Eating was hard for me as well. I was so used to feeling sick and nauseous and being full after eating just two bites of a meal. The exercise rule helped. When I exercised, I got hungry, and then I ate. The more days that passed in which food post-exercise did not make me sick, the more the fear started to chip away and I was able to expand my diet from plain pasta and rotisserie chicken to cooking meals I actually wanted to eat and meals that made me feel good. I tried new recipes and allowed myself to feel pleasure and nourishment at the same time.


The exercise rule was a cycle but not a trap. It was a gentle, mindless rhythm that allowed me to carry forward. Unlike the rigid systems I used to live by, this one was self-sustaining and kind.
I gained 10 pounds over the span of five months. I returned back to St. Louis almost unrecognizable. I left as a sickly kid and returned home as a healed one.


This past week I returned to Phoenix for the first time since I drove north out of the city in May of 2021. There are various memories that come to mind as I sit out in the dry heat or when I look down at my feet and see the dirt clinging to my calves and dying my white socks brown. They are fleeting but extremely vivid.
There is something beautiful and uneasy about coming back to a place you used to live. It’s comforting to revisit the places I once called home, but it also means coming to terms with all the people I used to be.
My orange bike still sits in my parents’ garage with dirt encrusted into the tires but I haven’t ridden it since I moved back home to St. Louis in May. I had a natural falling out with Elodie and we haven’t corresponded since August 2022. I often break the exercise cycle I created in Phoenix and always suffer the repercussions.
When I drove by the ASU campus and my old apartment on Wednesday I kept wondering what my life would be like if I transferred to ASU after community college and stayed in Phoenix instead of choosing the University of Tulsa. At the time, I felt as though staying at ASU was the “easy way out” or a “cop-out” because the city had become a place I associated with safety. I believed that if I didn’t uproot myself again, I was weak. Now four years later, I realize that was the complete opposite. Phoenix is so far from my home of St. Louis – in geography, culture, and way of life.
Part of the reason I avoided ASU was because I had not picked Phoenix out for myself. Elodie had pitched the idea and I moved with her. I have always been desperate to carve out a space in the world that felt entirely mine, not one I follow someone else into. I wanted proof that I could build a life on my own terms. But I think out of all the places I’ve lived, Phoenix felt the most like my spiritual home.
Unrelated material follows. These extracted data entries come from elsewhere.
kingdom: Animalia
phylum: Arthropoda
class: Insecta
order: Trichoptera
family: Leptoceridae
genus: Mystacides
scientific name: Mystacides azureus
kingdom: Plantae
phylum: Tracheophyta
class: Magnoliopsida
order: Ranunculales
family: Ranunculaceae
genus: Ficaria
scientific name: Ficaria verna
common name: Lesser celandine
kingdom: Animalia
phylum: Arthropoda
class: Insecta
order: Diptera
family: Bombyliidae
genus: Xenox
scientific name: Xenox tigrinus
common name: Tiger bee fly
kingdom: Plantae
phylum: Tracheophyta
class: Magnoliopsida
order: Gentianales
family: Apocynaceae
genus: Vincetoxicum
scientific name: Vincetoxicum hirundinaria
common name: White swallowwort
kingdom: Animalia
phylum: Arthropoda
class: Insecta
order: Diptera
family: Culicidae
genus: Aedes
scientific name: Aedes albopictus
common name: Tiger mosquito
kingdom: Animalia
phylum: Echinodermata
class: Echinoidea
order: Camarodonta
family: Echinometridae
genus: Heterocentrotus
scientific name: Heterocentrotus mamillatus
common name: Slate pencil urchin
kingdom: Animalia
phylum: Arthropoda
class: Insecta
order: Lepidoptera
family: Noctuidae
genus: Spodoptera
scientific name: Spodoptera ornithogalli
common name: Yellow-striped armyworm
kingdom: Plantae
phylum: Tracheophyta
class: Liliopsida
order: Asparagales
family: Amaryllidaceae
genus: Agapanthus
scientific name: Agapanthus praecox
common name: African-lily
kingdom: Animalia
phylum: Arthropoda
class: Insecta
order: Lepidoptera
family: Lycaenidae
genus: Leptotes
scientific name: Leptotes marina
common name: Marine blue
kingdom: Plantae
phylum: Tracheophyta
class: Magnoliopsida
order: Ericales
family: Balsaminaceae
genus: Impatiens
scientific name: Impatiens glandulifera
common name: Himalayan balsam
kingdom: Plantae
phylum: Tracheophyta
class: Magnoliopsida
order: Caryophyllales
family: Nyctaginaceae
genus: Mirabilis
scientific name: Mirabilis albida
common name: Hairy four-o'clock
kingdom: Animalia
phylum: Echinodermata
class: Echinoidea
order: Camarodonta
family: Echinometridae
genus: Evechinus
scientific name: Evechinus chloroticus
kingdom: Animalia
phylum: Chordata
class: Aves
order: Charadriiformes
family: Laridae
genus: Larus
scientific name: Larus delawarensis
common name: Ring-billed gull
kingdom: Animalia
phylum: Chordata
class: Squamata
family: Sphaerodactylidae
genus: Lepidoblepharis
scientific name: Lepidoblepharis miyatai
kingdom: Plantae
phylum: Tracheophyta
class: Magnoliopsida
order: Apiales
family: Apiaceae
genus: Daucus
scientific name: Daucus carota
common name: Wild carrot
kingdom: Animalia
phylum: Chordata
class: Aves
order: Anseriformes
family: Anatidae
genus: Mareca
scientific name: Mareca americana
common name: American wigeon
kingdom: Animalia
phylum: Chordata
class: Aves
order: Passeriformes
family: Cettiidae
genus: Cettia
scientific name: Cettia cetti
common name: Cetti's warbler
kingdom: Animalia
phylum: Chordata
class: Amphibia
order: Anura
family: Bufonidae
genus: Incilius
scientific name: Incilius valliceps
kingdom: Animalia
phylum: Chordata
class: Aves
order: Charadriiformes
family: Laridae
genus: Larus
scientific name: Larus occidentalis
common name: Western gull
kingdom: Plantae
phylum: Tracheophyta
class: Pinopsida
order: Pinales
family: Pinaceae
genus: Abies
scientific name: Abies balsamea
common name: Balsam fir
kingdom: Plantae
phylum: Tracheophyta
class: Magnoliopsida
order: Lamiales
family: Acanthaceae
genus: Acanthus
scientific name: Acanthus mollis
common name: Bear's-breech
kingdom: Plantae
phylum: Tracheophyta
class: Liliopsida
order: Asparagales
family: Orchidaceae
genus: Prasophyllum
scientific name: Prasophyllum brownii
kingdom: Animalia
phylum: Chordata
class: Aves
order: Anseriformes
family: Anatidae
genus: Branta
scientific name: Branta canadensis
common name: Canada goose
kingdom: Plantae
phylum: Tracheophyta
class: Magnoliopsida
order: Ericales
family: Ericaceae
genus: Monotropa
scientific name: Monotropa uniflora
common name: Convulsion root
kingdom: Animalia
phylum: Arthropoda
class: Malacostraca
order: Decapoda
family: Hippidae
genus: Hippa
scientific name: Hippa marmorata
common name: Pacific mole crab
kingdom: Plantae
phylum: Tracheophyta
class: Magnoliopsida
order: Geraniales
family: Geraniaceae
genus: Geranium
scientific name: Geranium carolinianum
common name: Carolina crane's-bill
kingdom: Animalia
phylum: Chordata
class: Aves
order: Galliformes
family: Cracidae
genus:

In times like these I am extremely hard on myself. I think, “I wish I could go back and do it all over again knowing what I know now.” But in reality, that little girl making the wrong decisions and living different lives is how I know the things that I do now. I may have grown up in the Midwest, gone to school in the south, and the east coast may be the biggest hub for my work industry, but somehow I get the feeling that spring semester wasn’t the last time I will live in Phoenix, Arizona.
Yours truly,
Calihan
A playlist of songs that evoke very vivid memories of biking down the Salt River:
This was lovely. Nobody understands the phrase "you can never go home" until they try it. I've revisited places I've previously lived before and it's nearly impossible to reconcile the modern version of those places with my memories of them. The best part about moving to a random city is we can become whoever we need to be when we get there. The second best part is, we can leave those ghosts behind when we leave. Thanks for sharing your story.
I have memories of places like this, thank you for a trip through yours! Taking a moment to celebrate how far you’ve come is so important and transporting yourself to another time when you were different makes it all more clear.